> _Given entries_

%%

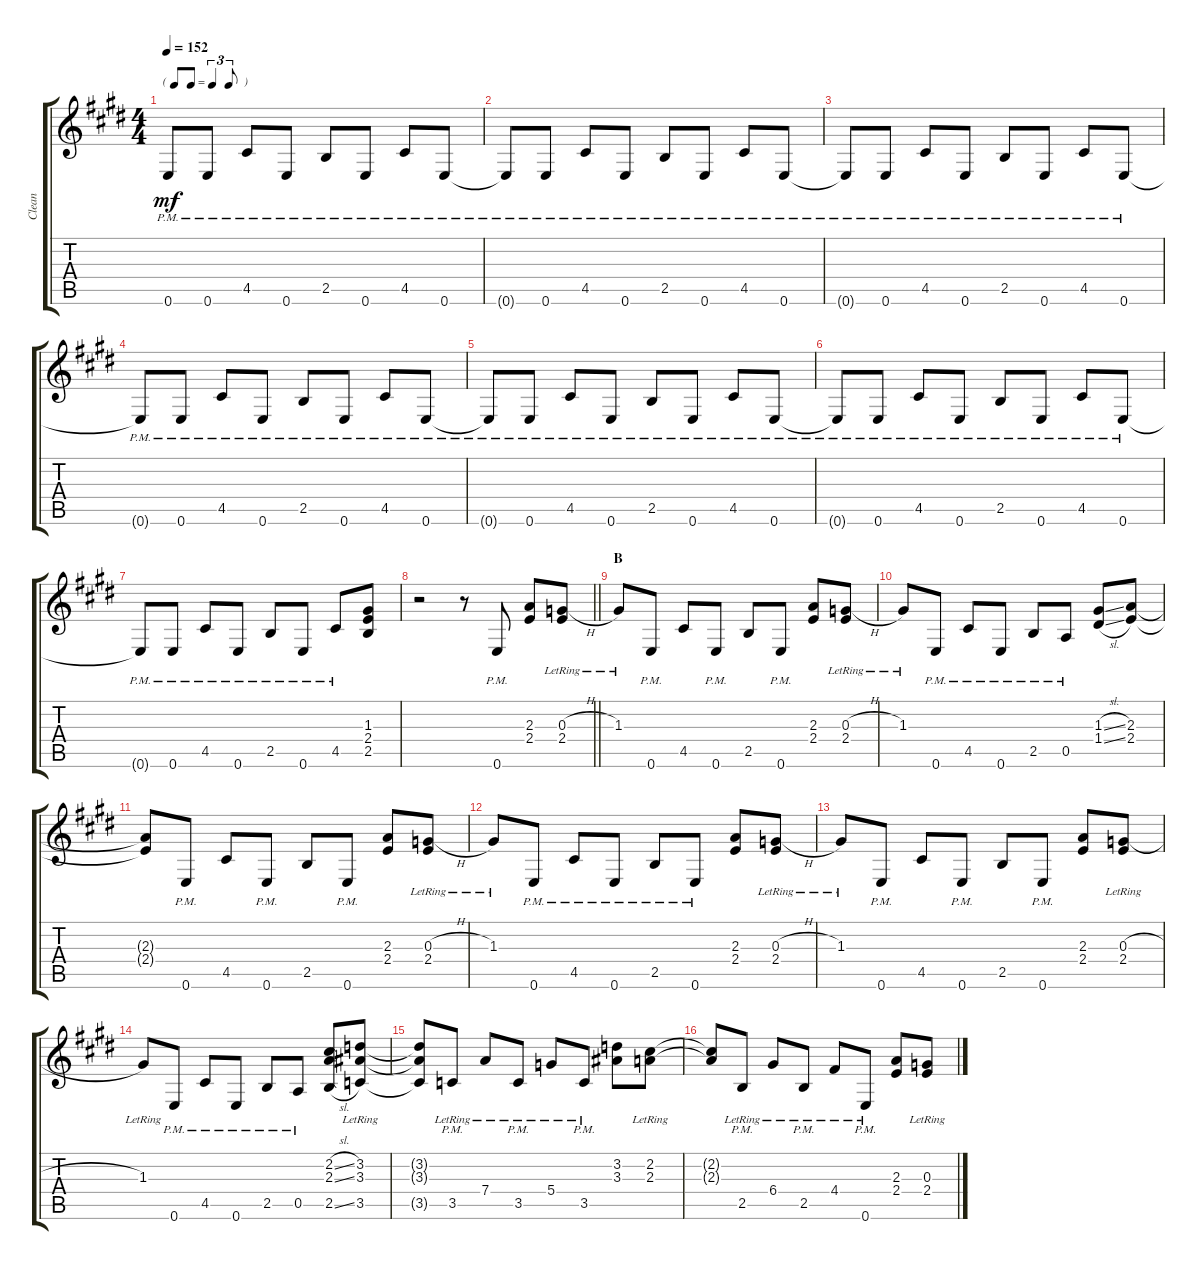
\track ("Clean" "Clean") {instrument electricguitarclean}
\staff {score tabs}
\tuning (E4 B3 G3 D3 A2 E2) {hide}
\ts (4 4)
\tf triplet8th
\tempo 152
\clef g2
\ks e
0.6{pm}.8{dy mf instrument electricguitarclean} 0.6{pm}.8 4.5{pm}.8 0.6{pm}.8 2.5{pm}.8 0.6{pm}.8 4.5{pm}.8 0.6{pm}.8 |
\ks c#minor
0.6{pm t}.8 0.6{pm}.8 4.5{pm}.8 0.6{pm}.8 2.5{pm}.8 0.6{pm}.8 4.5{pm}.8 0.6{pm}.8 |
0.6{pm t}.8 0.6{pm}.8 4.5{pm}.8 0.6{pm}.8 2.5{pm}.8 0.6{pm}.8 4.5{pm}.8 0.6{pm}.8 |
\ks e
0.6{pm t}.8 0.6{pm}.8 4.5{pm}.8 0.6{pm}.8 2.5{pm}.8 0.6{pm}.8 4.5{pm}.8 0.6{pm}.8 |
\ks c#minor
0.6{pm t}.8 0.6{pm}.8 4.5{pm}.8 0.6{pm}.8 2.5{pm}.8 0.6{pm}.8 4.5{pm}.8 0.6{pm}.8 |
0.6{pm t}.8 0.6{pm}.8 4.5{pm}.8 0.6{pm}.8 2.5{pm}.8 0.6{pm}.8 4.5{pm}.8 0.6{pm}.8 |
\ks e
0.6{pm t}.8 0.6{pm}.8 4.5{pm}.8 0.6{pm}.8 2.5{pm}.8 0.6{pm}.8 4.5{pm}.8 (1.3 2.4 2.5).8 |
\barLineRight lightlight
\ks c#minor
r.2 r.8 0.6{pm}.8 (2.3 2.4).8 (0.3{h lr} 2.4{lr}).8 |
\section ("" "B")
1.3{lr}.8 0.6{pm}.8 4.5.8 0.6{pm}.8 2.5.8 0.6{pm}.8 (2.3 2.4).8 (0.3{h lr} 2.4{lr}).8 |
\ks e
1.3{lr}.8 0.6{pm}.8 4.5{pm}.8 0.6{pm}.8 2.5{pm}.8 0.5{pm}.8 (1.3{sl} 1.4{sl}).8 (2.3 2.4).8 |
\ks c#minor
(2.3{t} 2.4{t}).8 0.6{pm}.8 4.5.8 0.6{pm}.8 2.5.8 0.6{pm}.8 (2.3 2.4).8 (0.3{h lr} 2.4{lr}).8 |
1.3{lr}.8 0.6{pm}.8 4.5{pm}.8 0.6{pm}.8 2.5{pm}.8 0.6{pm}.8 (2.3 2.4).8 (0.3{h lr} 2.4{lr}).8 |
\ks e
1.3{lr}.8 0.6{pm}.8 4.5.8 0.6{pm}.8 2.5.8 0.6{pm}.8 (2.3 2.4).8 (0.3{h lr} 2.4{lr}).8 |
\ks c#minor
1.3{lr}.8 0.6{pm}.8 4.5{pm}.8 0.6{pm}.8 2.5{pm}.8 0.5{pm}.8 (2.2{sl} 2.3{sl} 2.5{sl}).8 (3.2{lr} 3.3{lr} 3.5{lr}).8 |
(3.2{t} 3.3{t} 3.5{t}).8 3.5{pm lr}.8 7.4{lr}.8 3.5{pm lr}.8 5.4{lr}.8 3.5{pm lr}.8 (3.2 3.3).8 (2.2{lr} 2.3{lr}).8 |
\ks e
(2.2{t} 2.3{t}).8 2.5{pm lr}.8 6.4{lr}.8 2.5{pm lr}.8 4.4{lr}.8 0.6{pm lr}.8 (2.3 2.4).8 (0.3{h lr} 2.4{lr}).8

%%

Reproduce all of the data above without changing a single character, and leave the pictures out.

> _Task solution_
\track ("Clean" "Clean") {instrument electricguitarclean}
\staff {score tabs}
\tuning (E4 B3 G3 D3 A2 E2) {hide}
\ts (4 4)
\tf triplet8th
\tempo 152
\clef g2
\ks e
0.6{pm}.8{dy mf instrument electricguitarclean} 0.6{pm}.8 4.5{pm}.8 0.6{pm}.8 2.5{pm}.8 0.6{pm}.8 4.5{pm}.8 0.6{pm}.8 |
\ks c#minor
0.6{pm t}.8 0.6{pm}.8 4.5{pm}.8 0.6{pm}.8 2.5{pm}.8 0.6{pm}.8 4.5{pm}.8 0.6{pm}.8 |
0.6{pm t}.8 0.6{pm}.8 4.5{pm}.8 0.6{pm}.8 2.5{pm}.8 0.6{pm}.8 4.5{pm}.8 0.6{pm}.8 |
\ks e
0.6{pm t}.8 0.6{pm}.8 4.5{pm}.8 0.6{pm}.8 2.5{pm}.8 0.6{pm}.8 4.5{pm}.8 0.6{pm}.8 |
\ks c#minor
0.6{pm t}.8 0.6{pm}.8 4.5{pm}.8 0.6{pm}.8 2.5{pm}.8 0.6{pm}.8 4.5{pm}.8 0.6{pm}.8 |
0.6{pm t}.8 0.6{pm}.8 4.5{pm}.8 0.6{pm}.8 2.5{pm}.8 0.6{pm}.8 4.5{pm}.8 0.6{pm}.8 |
\ks e
0.6{pm t}.8 0.6{pm}.8 4.5{pm}.8 0.6{pm}.8 2.5{pm}.8 0.6{pm}.8 4.5{pm}.8 (1.3 2.4 2.5).8 |
\barLineRight lightlight
\ks c#minor
r.2 r.8 0.6{pm}.8 (2.3 2.4).8 (0.3{h lr} 2.4{lr}).8 |
\section ("" "B")
1.3{lr}.8 0.6{pm}.8 4.5.8 0.6{pm}.8 2.5.8 0.6{pm}.8 (2.3 2.4).8 (0.3{h lr} 2.4{lr}).8 |
\ks e
1.3{lr}.8 0.6{pm}.8 4.5{pm}.8 0.6{pm}.8 2.5{pm}.8 0.5{pm}.8 (1.3{sl} 1.4{sl}).8 (2.3 2.4).8 |
\ks c#minor
(2.3{t} 2.4{t}).8 0.6{pm}.8 4.5.8 0.6{pm}.8 2.5.8 0.6{pm}.8 (2.3 2.4).8 (0.3{h lr} 2.4{lr}).8 |
1.3{lr}.8 0.6{pm}.8 4.5{pm}.8 0.6{pm}.8 2.5{pm}.8 0.6{pm}.8 (2.3 2.4).8 (0.3{h lr} 2.4{lr}).8 |
\ks e
1.3{lr}.8 0.6{pm}.8 4.5.8 0.6{pm}.8 2.5.8 0.6{pm}.8 (2.3 2.4).8 (0.3{h lr} 2.4{lr}).8 |
\ks c#minor
1.3{lr}.8 0.6{pm}.8 4.5{pm}.8 0.6{pm}.8 2.5{pm}.8 0.5{pm}.8 (2.2{sl} 2.3{sl} 2.5{sl}).8 (3.2{lr} 3.3{lr} 3.5{lr}).8 |
(3.2{t} 3.3{t} 3.5{t}).8 3.5{pm lr}.8 7.4{lr}.8 3.5{pm lr}.8 5.4{lr}.8 3.5{pm lr}.8 (3.2 3.3).8 (2.2{lr} 2.3{lr}).8 |
\ks e
(2.2{t} 2.3{t}).8 2.5{pm lr}.8 6.4{lr}.8 2.5{pm lr}.8 4.4{lr}.8 0.6{pm lr}.8 (2.3 2.4).8 (0.3{h lr} 2.4{lr}).8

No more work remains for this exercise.